* [Material provided]

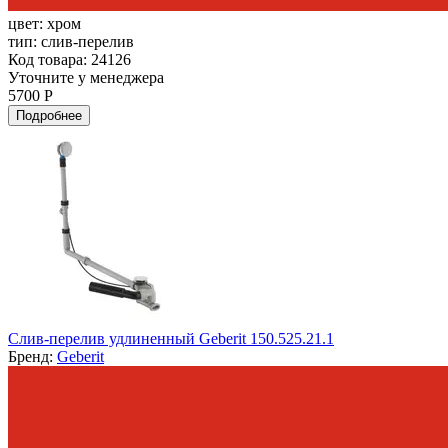
цвет:
хром
тип:
слив-перелив
Код товара: 24126
Уточните у менеджера
5700 Р
Подробнее
Слив-перелив удлиненный Geberit 150.525.21.1
Бренд:
Geberit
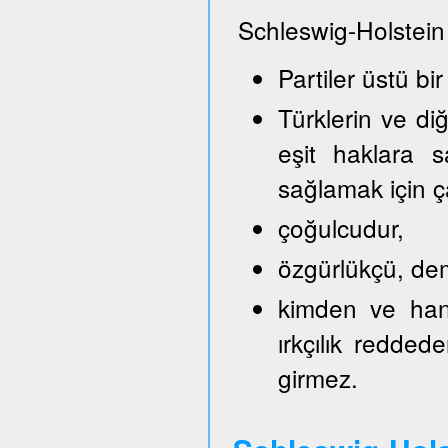
Schleswig-Holstein
Partiler üstü bir
Türklerin ve di
eşit haklara s
sağlamak için ça
çoğulcudur,
özgürlükçü, demo
kimden ve hang
ırkçılık reddede
girmez.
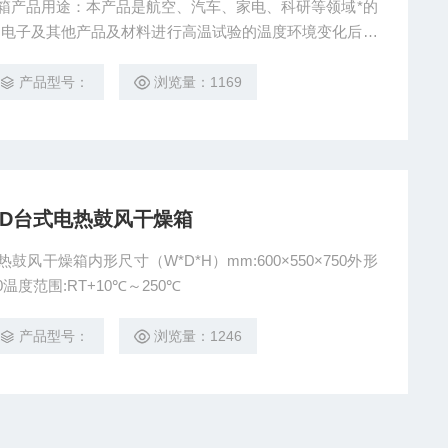
干燥箱产品用途：本产品是航空、汽车、家电、科研等领域*的
、电子及其他产品及材料进行高温试验的温度环境变化后的
产品型号：
浏览量：1169
240AD台式电热鼓风干燥箱
台式电热鼓风干燥箱内形尺寸（W*D*H）mm:600×550×750外形
30温度范围:RT+10℃～250℃
产品型号：
浏览量：1246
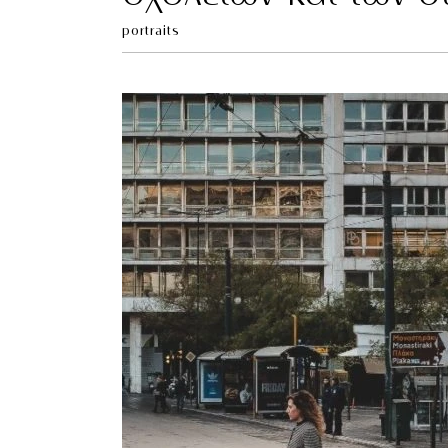
portraits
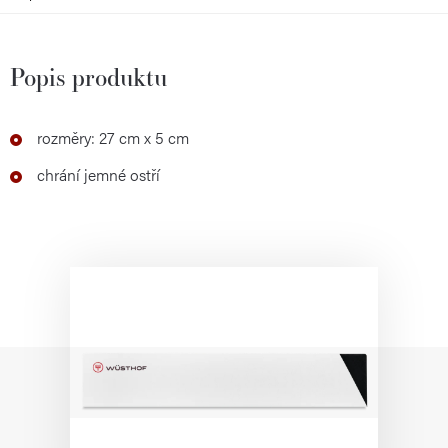
Popis produktu
rozměry: 27 cm x 5 cm
chrání jemné ostří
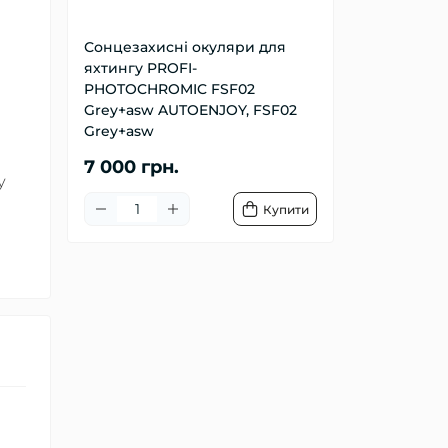
Сонцезахисні окуляри для
яхтингу PROFI-
PHOTOCHROMIC FSF02
Grey+asw AUTOENJOY, FSF02
Grey+asw
7 000 грн.
у
Купити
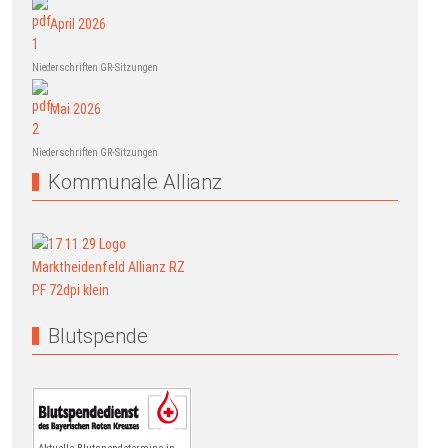
April 2026
Niederschriften GR-Sitzungen
Mai 2026
Niederschriften GR-Sitzungen
Kommunale Allianz
Blutspende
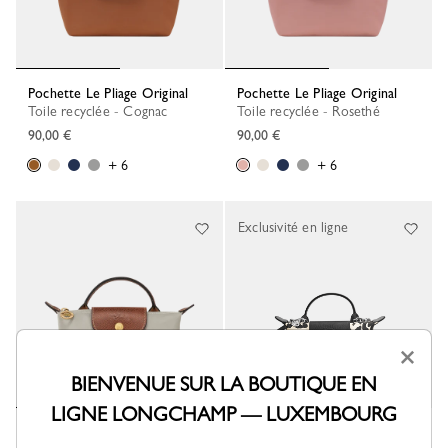
Pochette Le Pliage Original
Pochette Le Pliage Original
Toile recyclée - Cognac
Toile recyclée - Rosethé
90,00 €
90,00 €
+ 6
+ 6
Exclusivité en ligne
×
BIENVENUE SUR LA BOUTIQUE EN
LIGNE LONGCHAMP — LUXEMBOURG
Pochette Le Pliage Original
PERSONNALISABLE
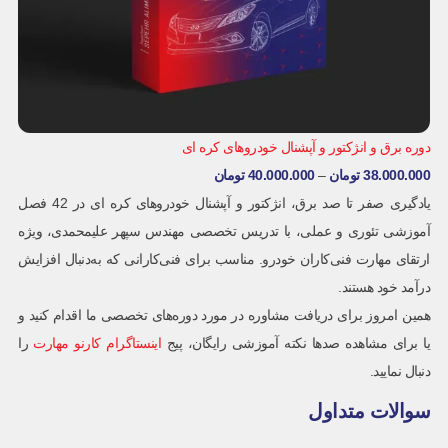
دوره برق و انژکتور و آپشنال خودروهای کره ای
38.000.000
تومان
–
40.000.000
تومان
یادگیری صفر تا صد برق، انژکتور و آپشنال خودروهای کره ای در 42 فصل
آموزشی تئوری و عملی، با تدریس تخصصی مهندس سپهر علیمحمدی، ویژه
ارتقای مهارت فنی‌کاران خودرو. مناسب برای فنی‌کارانی که به‌دنبال افزایش
درآمد خود هستند.
همین امروز برای دریافت مشاوره در مورد دوره‌های تخصصی ما اقدام کنید و
یا برای مشاهده صدها نکته آموزشی رایگان، پیج
اینستاگرام کارنو مهارت
را
دنبال نمایید.
سوالات متداول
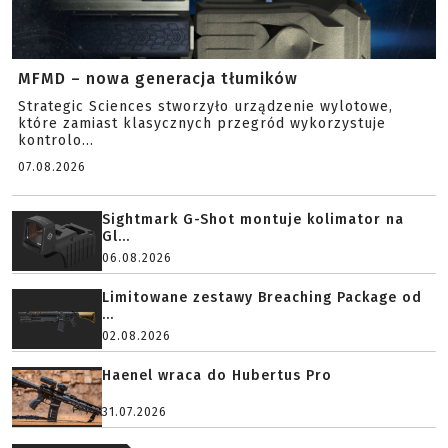
MFMD – nowa generacja tłumików
Strategic Sciences stworzyło urządzenie wylotowe,
które zamiast klasycznych przegród wykorzystuje
kontrolo...
07.08.2026
Sightmark G-Shot montuje kolimator na
Gl...
06.08.2026
Limitowane zestawy Breaching Package od
...
02.08.2026
Haenel wraca do Hubertus Pro
31.07.2026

* [Your goal]
Tally the lines in the records that contain the word "Geberit". Reply with the number alone.

* [Solution for this exercise]
2